- _Data under study_:

────────────────

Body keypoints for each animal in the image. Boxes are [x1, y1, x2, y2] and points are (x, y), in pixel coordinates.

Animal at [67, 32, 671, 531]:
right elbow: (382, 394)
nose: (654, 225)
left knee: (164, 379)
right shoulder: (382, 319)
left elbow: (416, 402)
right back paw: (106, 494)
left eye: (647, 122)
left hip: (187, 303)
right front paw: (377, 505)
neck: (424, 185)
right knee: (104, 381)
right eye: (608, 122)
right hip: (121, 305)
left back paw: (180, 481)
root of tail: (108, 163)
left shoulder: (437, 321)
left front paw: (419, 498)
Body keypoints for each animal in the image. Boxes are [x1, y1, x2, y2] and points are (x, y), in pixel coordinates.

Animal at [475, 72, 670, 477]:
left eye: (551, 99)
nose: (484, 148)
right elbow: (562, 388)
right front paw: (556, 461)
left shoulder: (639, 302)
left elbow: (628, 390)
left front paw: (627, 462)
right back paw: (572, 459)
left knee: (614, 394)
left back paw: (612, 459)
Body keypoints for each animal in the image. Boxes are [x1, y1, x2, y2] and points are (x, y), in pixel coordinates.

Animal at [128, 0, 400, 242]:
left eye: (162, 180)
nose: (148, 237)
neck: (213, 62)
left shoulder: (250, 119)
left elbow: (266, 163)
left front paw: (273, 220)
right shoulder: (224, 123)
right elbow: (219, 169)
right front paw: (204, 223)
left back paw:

────────────────

- _Exercise instructions_: Return each line of the data above verbatim.

- _Reply to the task_:
Body keypoints for each animal in the image. Boxes are [x1, y1, x2, y2] and points are (x, y), in pixel coordinates.

Animal at [67, 32, 671, 531]:
right elbow: (382, 394)
nose: (654, 225)
left knee: (164, 379)
right shoulder: (382, 319)
left elbow: (416, 402)
right back paw: (106, 494)
left eye: (647, 122)
left hip: (187, 303)
right front paw: (377, 505)
neck: (424, 185)
right knee: (104, 381)
right eye: (608, 122)
right hip: (121, 305)
left back paw: (180, 481)
root of tail: (108, 163)
left shoulder: (437, 321)
left front paw: (419, 498)
Body keypoints for each animal in the image. Boxes are [x1, y1, x2, y2] and points are (x, y), in pixel coordinates.

Animal at [475, 72, 670, 477]:
left eye: (551, 99)
nose: (484, 148)
right elbow: (562, 388)
right front paw: (556, 461)
left shoulder: (639, 302)
left elbow: (628, 390)
left front paw: (627, 462)
right back paw: (572, 459)
left knee: (614, 394)
left back paw: (612, 459)
Body keypoints for each animal in the image. Boxes are [x1, y1, x2, y2] and points are (x, y), in pixel coordinates.

Animal at [128, 0, 400, 242]:
left eye: (162, 180)
nose: (148, 237)
neck: (213, 62)
left shoulder: (250, 119)
left elbow: (266, 163)
left front paw: (273, 220)
right shoulder: (224, 123)
right elbow: (219, 169)
right front paw: (204, 223)
left back paw:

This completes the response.